Anahtar kelime, Maillard reaksiyonu. Yemek pişirme sırasında 140-165 arası sıcaklıkta ortaya çıkan bir reaksiyon. Örnek olarak ekmeklerin, poğaçaların yüzlerinin kızarması hatta kahverengileşmesi ile kendini ele veren kimyasal reaksiyon. Tavada bifteği cızlattığınız zaman dış taraf güzelce kızarıp kahverengileşiyor ya, aynı şey. Patates kızartmasında yüzeydeki o nefis kahverengileşme, güzelce kızarmışlık, lezzeti beş kat artırıyor. Bütün bunların altında yatıyor Maillard reaksiyonu. Bunun bir ilerisi karamelizasyon, bir daha ilerisi, yok, yemek yandı artık.

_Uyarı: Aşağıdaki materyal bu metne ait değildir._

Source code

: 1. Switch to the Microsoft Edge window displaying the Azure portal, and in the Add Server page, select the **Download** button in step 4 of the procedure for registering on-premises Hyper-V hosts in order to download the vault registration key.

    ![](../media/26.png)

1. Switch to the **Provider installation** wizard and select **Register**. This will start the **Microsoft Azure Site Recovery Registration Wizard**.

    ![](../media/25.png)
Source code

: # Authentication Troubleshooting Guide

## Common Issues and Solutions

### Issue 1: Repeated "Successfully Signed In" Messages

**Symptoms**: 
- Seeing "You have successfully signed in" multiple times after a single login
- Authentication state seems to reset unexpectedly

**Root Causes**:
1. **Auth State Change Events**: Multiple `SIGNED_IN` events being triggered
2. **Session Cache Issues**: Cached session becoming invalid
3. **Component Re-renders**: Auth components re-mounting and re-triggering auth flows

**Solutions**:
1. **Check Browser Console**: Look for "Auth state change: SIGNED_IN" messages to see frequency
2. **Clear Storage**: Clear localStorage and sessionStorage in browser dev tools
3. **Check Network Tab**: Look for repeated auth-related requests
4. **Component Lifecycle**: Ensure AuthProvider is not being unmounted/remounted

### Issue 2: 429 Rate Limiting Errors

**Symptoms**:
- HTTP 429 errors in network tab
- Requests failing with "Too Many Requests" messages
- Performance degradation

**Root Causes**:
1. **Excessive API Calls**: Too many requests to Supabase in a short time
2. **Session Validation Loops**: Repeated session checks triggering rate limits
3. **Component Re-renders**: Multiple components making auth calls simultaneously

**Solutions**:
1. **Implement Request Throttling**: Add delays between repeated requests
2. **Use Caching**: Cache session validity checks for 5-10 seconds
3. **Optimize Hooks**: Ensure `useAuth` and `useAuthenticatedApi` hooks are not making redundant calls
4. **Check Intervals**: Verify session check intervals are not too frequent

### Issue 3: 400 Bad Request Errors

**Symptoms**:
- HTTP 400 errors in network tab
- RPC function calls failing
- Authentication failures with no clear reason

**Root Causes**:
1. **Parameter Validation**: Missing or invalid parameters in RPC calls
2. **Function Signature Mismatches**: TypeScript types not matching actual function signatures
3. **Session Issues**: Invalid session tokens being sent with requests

Deniyor ki yüksek ısıda amino asitler ile şeker kimyasal düzeyde birbirine katışıyorlar. Hani derler ya soğanı pembeleşene kadar kavurun.
Bunun börekteki muadilinin ne olduğunu çok güzel biliyoruz: altının üstünün güzelce kızarması. Araya sürülen yağlı, sütlü karışım, yağ nedeniyle ısının etkisini yüksek düzeye çıkarıyor, yufka bünyesinde aminoasitle şekerlere tutunuyor, kahverengileşme başlıyor. Böreğin yüzüne sürülen yoğurt-yumurta karışımı protein ve şekere dayalı kızarma, kahverengileşmesi için muazzam bir ayrıntı. Sonuç, çıtır çıtır bir nefaset.
Yani bu börekçilik yüzünden evde takılan ismim Mutfak Faresi’ni boşuna taşımıyorum.
Afiyet, şeker olsun.
Notlar:
1. Maillard reaksiyonu için şu wikipedia makalesine bakabilirsiniz
2. Bu blogu oluşturmamda büyük emeği geçen Hediye Neşe Çınar’a teşekkürlerimle.
3. Kıymalı börek, etli talaş böreği, tavuklu börek vs vs hepsi güzel tadlar, ama etlerle otlar dünyası arasında bir geçiş yemeği olarak alınabilir ve böreğin yukarda anlattığım mantığı harfiyen takip edilirse ortaya enerji bakımından nükleer bir ürün çıkar, her ne kadar börek azılısı olsam da ben bile bu süper dopingli börekleri fazla yiyemem. Size afiyet olsun.